Page-level text extractions:
== == ==

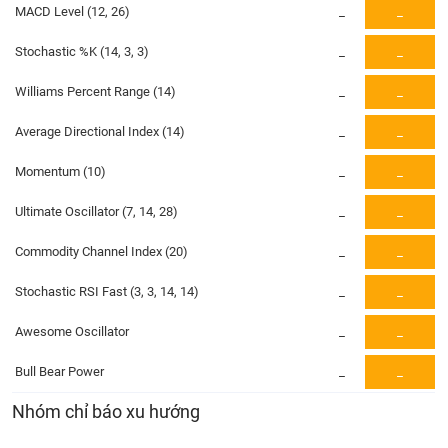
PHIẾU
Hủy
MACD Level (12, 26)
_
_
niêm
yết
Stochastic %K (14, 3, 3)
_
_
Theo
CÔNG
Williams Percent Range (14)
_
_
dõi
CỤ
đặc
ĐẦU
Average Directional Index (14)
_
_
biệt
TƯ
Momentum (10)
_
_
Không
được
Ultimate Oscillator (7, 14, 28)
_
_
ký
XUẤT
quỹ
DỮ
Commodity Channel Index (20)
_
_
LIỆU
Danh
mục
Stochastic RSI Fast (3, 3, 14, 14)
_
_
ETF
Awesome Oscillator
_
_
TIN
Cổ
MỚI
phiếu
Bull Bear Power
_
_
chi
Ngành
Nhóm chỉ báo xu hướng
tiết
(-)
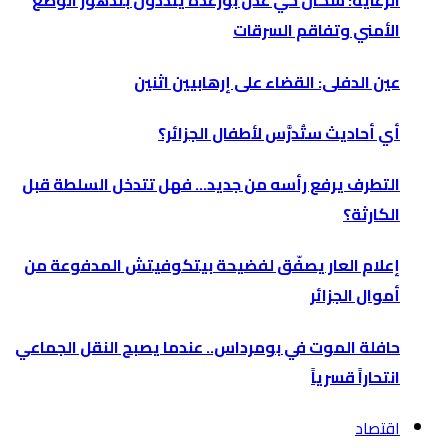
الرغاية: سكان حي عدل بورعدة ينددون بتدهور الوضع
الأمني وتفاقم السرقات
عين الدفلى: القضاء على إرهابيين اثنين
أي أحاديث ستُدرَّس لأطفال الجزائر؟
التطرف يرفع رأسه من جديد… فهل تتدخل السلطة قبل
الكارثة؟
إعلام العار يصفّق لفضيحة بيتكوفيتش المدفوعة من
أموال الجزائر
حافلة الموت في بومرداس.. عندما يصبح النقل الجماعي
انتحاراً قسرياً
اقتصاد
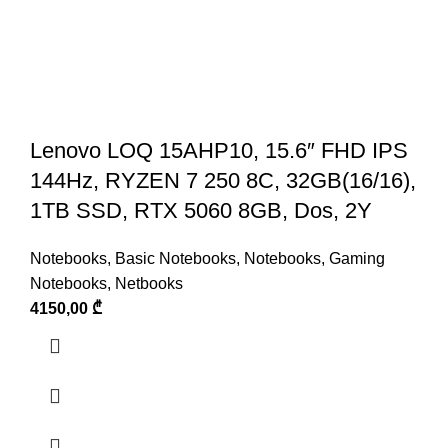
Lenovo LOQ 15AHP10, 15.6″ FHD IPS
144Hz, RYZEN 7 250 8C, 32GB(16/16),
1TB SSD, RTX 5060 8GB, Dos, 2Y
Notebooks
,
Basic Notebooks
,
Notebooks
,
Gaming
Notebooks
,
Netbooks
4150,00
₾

== == ==

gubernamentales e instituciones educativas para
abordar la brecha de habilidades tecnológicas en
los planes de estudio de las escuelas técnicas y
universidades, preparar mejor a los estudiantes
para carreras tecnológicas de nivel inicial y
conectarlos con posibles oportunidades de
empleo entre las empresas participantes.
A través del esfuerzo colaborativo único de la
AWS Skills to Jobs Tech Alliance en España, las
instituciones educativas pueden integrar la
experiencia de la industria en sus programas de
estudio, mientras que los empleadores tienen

== == ==

INSTRUCTIONS FOR THE TASK: Tell how many lines of the data above hold the string "Index". The number alone is the answer.

RESPONSE: 2